ObTiMA (http://obtima.org/) is an ontology-based clinical trial management web application intended to support clinicians in both designing and conducting clinical trials . The trial builder in which all aspects of a clinical trial can be specified facilitates the design phase. A graphical user interface allows defining content, navigation, and layout of ontology-based clinical record forms (CRFs) developed by a trial chairman to capture all patient data during a trial, e.g., medical findings or diagnostic data.
ObTiMA also integrates push services that are able to push selected data into the data warehouse. The data and images uploaded to the data warehouse are anonymised by Custodix Anonymisation Tool Services (CATS; see Section 5.12) before storing it into the data warehouse.
ObTiMA includes a trial biomaterial manager—one of the main parts of the biobank access framework. The trial biomaterial manager enables management of biomaterial data in clinical trials and sharing selected biomaterial data.

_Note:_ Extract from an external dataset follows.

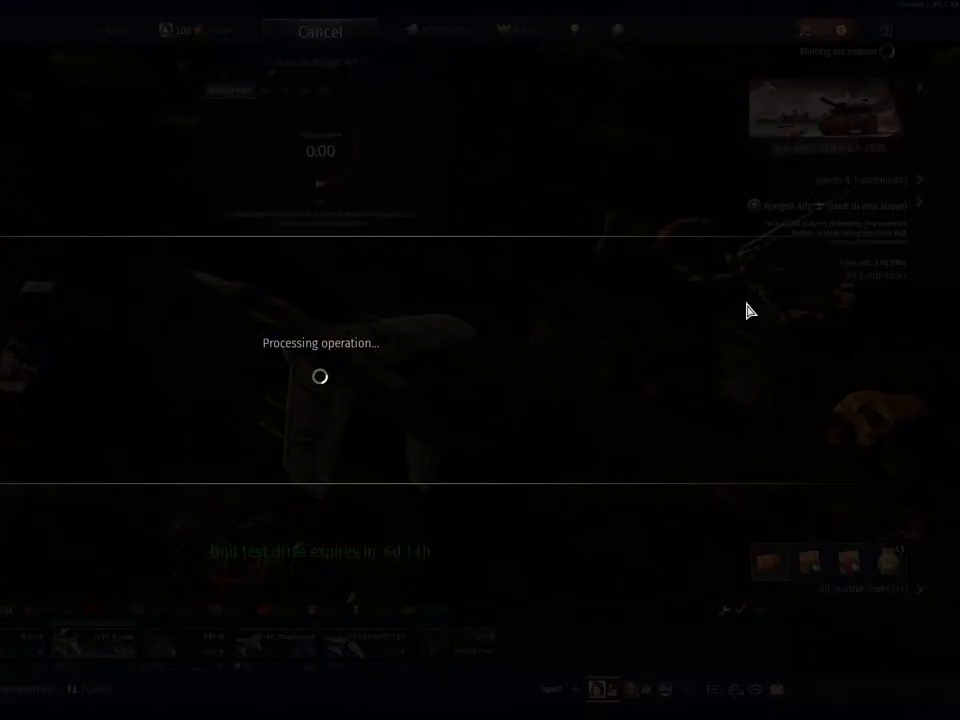
{"keys": [], "mouse": [], "mouse_move": "still", "events": []}
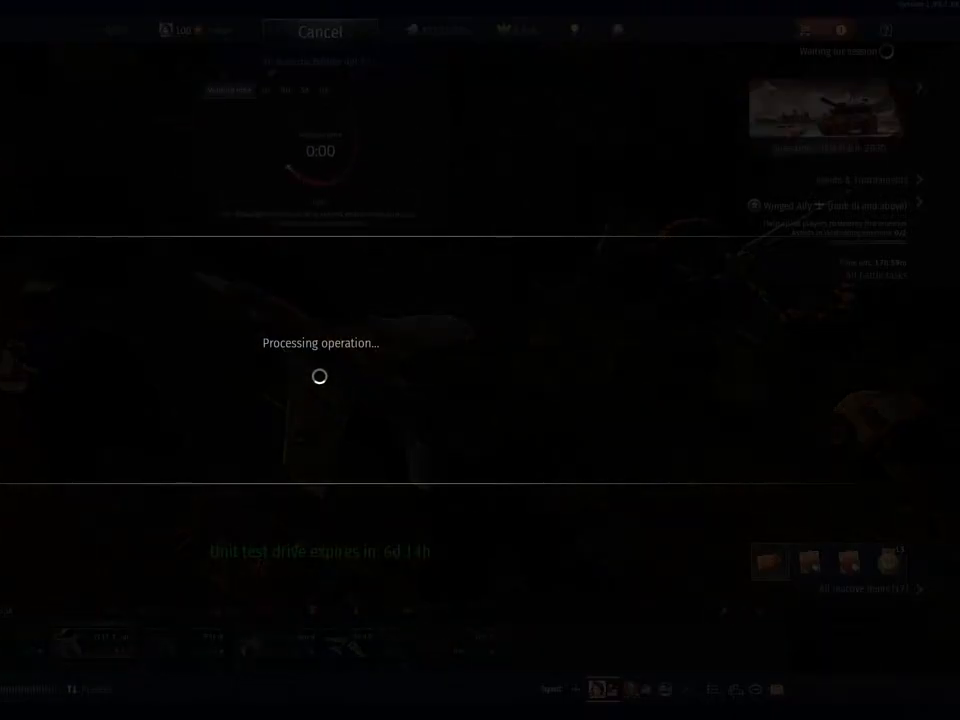
{"keys": [], "mouse": [], "mouse_move": "still", "events": []}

As a module of ObTiMA, the sync services will be developed to allow reusing of data stored in the electronic clinical records in HIS in clinical trials in ObTiMA. The retrieved data are stored in the CRF of a running clinical trial in ObTiMA. This shall partially avoid entering data manually in CRFs when they are already included in the HIS. The sync services will retrieve the data not directly from the HIS but from the p-medicine data warehouse, since this data are already integrated compliant to HDOT.
ObTiMA is already integrated as a simple web link included in a web content shown in the portal (Figure 6).
Because the single sign-on functionality is implemented in the portal, the user does not need to login into ObTiMA again since the credentials are forwarded from the portal to ObTiMA.
Figure 6. The web link to the ObTiMA application.
The p-medicine biobank access framework provides access to different kinds of human biomaterials and related data for research purposes. The p-medicine biobank access framework contains the following three main components:
p-BioSPRE, the p-medicine Biomaterial Search and Project Request Engine that is a metabiobank for providing researchers the possibility to search for and request biomaterial that is offered within his communities and which fits their research purposes. p-BioSPRE is a web application already integrated in the p-medicine portal in an iframe container (Figure 7). The application’s management of user roles and rights is compliant to the p-medicine security framework (Section 6).
p-Biobank wrappers are tools to support biobank owners to offer their biomaterial and related data within an open or closed research community, which can be stored in any biobank information system, in p-BioSPRE, and that manage associated requests to order biomaterial. Furthermore, a p-biobank wrapper comprises push services, which enable a biobank owner to push selected biomaterial data into the p-medicine data warehouse (see Section 5.3) and share them for the integration with other biomedical data sources. These services will be available in the project later.
ObTiMA trial biomaterial manager has been developed as a component of ObTiMA to enable users of ObTiMA to manage biomaterial data in clinical trials and to share selected biomaterial data (see Section 5.5). This component is already integrated in ObTiMA.
Figure 7. p-BioSPRE.
The p-medicine oncosimulator has been developed to simulate the natural growth of tumours and their response to several treatment schemes and/or schedules in the patient individualised context. A number of mutually compatible detailed models of specific tumour biomechanism aiming at enhancing our understanding of the natural phenomenon of cancer are used to optimise individualised cancer treatment .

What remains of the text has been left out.